What a sad way to live. Nevermind the glass ceiling – this was the glass circle. A circle I stood on that dictated my self esteem and my mood. If the number was good I felt proud. If the number was bad I felt like I had failed.
Our weight is capable of fluctuating more than the stock market. I chat to people who step on the scales in the morning and then by the time evening comes they are 8 pounds heavier. I would personally never get on the scales unless it was first thing in the morning in the starkers. Even then – some weeks the scales just didn’t show what I expected and I cared about it. Until my little girl wanted to know what ‘that glass thing’ I was standing on was. I told her ‘nothing important, just something to tell me if I am a healthy weight’. She smiled at me and said ‘Mummy, you look very healthy to me’ and gave me a big hug. In that moment that was all that mattered. I was conscious that I didn’t want my little girl watching me stepping on the scales every week so I put them away out of sight. She can’t help but emulate me which makes me strive to live a healthy and happy life.

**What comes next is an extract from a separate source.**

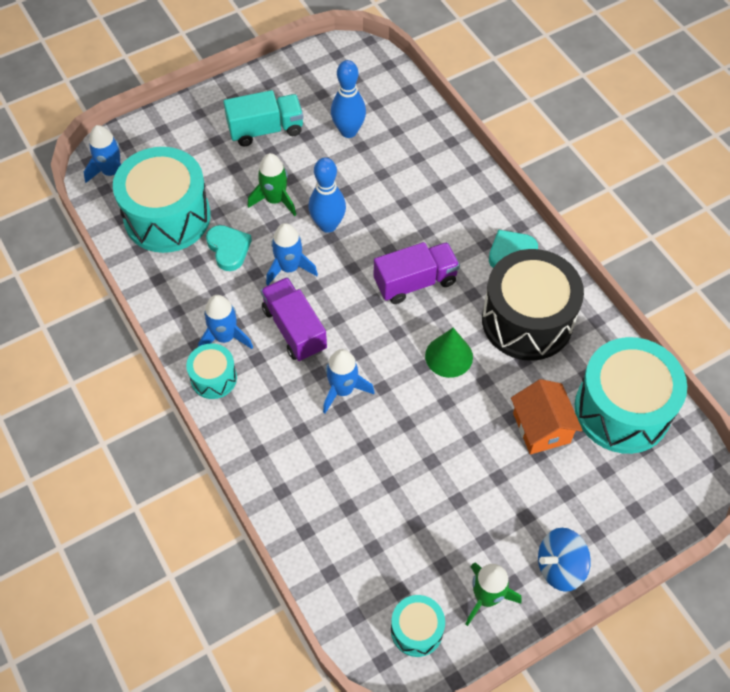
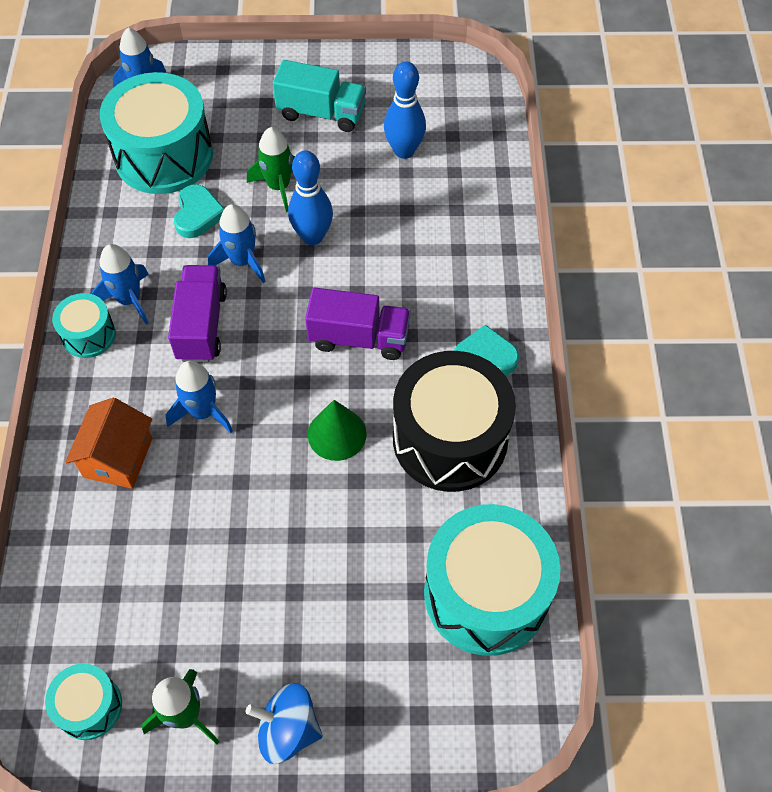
camera: 30 degrees right, 0 degrees up
(541, 428) = (380, 564): orange house -> orange house (118, 458)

I now measure my progress by how I feel each week. Are my clothes tight or comfortable? Do I have energy? Am I improving at rpm and yoga? Am I feeling strong when I run? Am I eating nutritious food that makes me feel good? Am I eating enough or do I feel tired, dizzy or weak? Did I overdo it with the portions last night? Ok well thats because Grandad Dave was cooking – yum. I will hit the soup and salads today. I follow my gut feeling. I know when I am having a good week and I know when I am out of control.
When I am organised I feel better. I go to the shops and think about what I am buying. I get lots of vegetables and do fun things with the kids. I avoid the treat aisle, especially if I am hungry. Granted there are weeks that are better than others.
It is great to have targets but when they start to become obsessive that’s when we need to wake up and smell that bad boy artisan roast. Life is for living and enjoying. Food is to make us feel good not guilty.
We are not defined by a number on a scale. I still weight myself every couple of months but I do it at the gym on a machine that tells me my body fat and muscle percentage. These are the figures that are important for my journey which is very much a marathon and not a sprint. I am not perfect, I slip up. I am a foodie and I love wine which means I will always make time to enjoy myself. The difference is now I am passionate about living a healthy and active lifestyle – not a fad. So goodbye to being a scale junkee and hello to listening to my body and loving life.